L'ONIAM a soutenu que le rapport d'expertise, réalisé alors qu'il n'avait pas été appelé à la cause en référé, ne pouvait lui être opposé.
Le TRIBUNAL a rejeté cet argument en considérant qu' : "Il résulte de l'instruction que l'expertise ordonnée en procédure de référé n'a donné lieu à aucune convocation de l'ONIAM, privant ainsi cet établissement, ainsi qu'il le fait valoir, de la faculté de présenter des observations dans le cours des opérations d'expertise ; que, dans ces conditions, ces opérations sont irrégulières ; que, toutefois, cette irrégularité ne fait pas obstacle à ce que le rapport de cette expertise soit valablement utilisé à titre d'élément d'information et à ce que l'ONIAM, ayant pu présenter ses observations au cours de la procédure écrite qui a suivi le rapport d'expertise, et le TRIBUNAL disposant alors des informations nécessaires à la solution du litige, il souhaite statuer au fond sans qu'il soit besoin de recourir à une nouvelle expertise."
Le TRIBUNAL considère donc que le rapport d'expertise est inopposable à l'ONIAM pour ne pas avoir participé aux opérations d'expertise.
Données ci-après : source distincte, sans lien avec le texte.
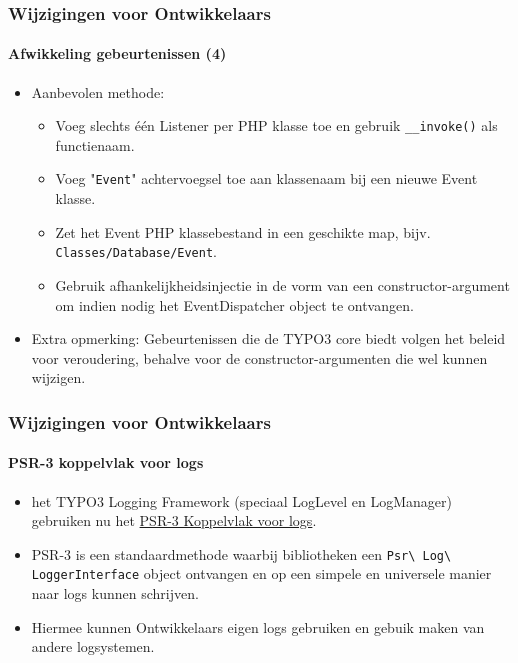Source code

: 
\begin{frame}[fragile]
	\frametitle{Wijzigingen voor Ontwikkelaars}
	\framesubtitle{Afwikkeling gebeurtenissen (4)}

	\lstset{basicstyle=\tiny\ttfamily}

	\begin{itemize}
		\item Aanbevolen methode:

			\begin{itemize}
				\item Voeg slechts één Listener per PHP klasse toe en gebruik \texttt{\_\_invoke()} als functienaam.
				\item Voeg "\texttt{Event}" achtervoegsel toe aan klassenaam bij een nieuwe Event klasse.
				\item Zet het Event PHP klassebestand in een geschikte map, bijv. \texttt{Classes/Database/Event}.
				\item Gebruik afhankelijkheidsinjectie in de vorm van een constructor-argument om indien nodig
					het EventDispatcher object te ontvangen.
			\end{itemize}

		\item Extra opmerking:\newline
			\small
				Gebeurtenissen die de TYPO3 core biedt volgen het beleid voor veroudering, behalve voor de constructor-argumenten
				die wel kunnen wijzigen.
			\normalsize

	\end{itemize}

\end{frame}


\begin{frame}[fragile]
	\frametitle{Wijzigingen voor Ontwikkelaars}
	\framesubtitle{PSR-3 koppelvlak voor logs}

	\begin{itemize}
		\item het TYPO3 Logging Framework (speciaal LogLevel en LogManager) gebruiken nu het
			\href{https://www.php-fig.org/psr/psr-3/}{PSR-3 Koppelvlak voor logs}.

		\item PSR-3 is een standaardmethode waarbij bibliotheken een
			\texttt{Psr\textbackslash
				Log\textbackslash
				LoggerInterface} object ontvangen en op een simpele en universele manier
				naar logs kunnen schrijven.

			\item Hiermee kunnen Ontwikkelaars eigen logs gebruiken en gebuik maken van
				andere logsystemen.

	\end{itemize}

\end{frame}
Il utilise néanmoins ce rapport comme élément d'information dans le cadre du jugement au fond en se basant sur les observations faites par l'ONIAM dans le cadre de cette procédure.
Cette solution, si elle a le mérite de la rapidité, n'en reste pas moins problématique pour le respect du principe élémentaire du contradictoire.
C'est en effet en matière d'expertise médicale que les rapports d'expertises ont une importance toute particulière .
Il est nécessaire, pour l'ensemble des parties, d'être présent aux opérations d'expertises lorsqu'il s'agit de débattre des causes d'un décès ou d'éventuelles fautes médicales.
Il est rappelé que les rapports d'expertises sont rédigés par des médecins à l'issue d'un débat médical.
Les avocats qui représentent soit le demandeur, soit l'hôpital, soit encore l'ONIAM, n'ont évidemment pas les mêmes compétences en matière médicale que les médecins qui participent à ces opérations.
De la sorte, le jugement qui permet de retenir un rapport d'expertise qui n'a pas donné lieu à un débat contradictoire entre médecins mais uniquement entre avocats interprétant un rapport de médecins, souffre-t-il la critique comme ne permettant pas le respect de ce principe élémentaire.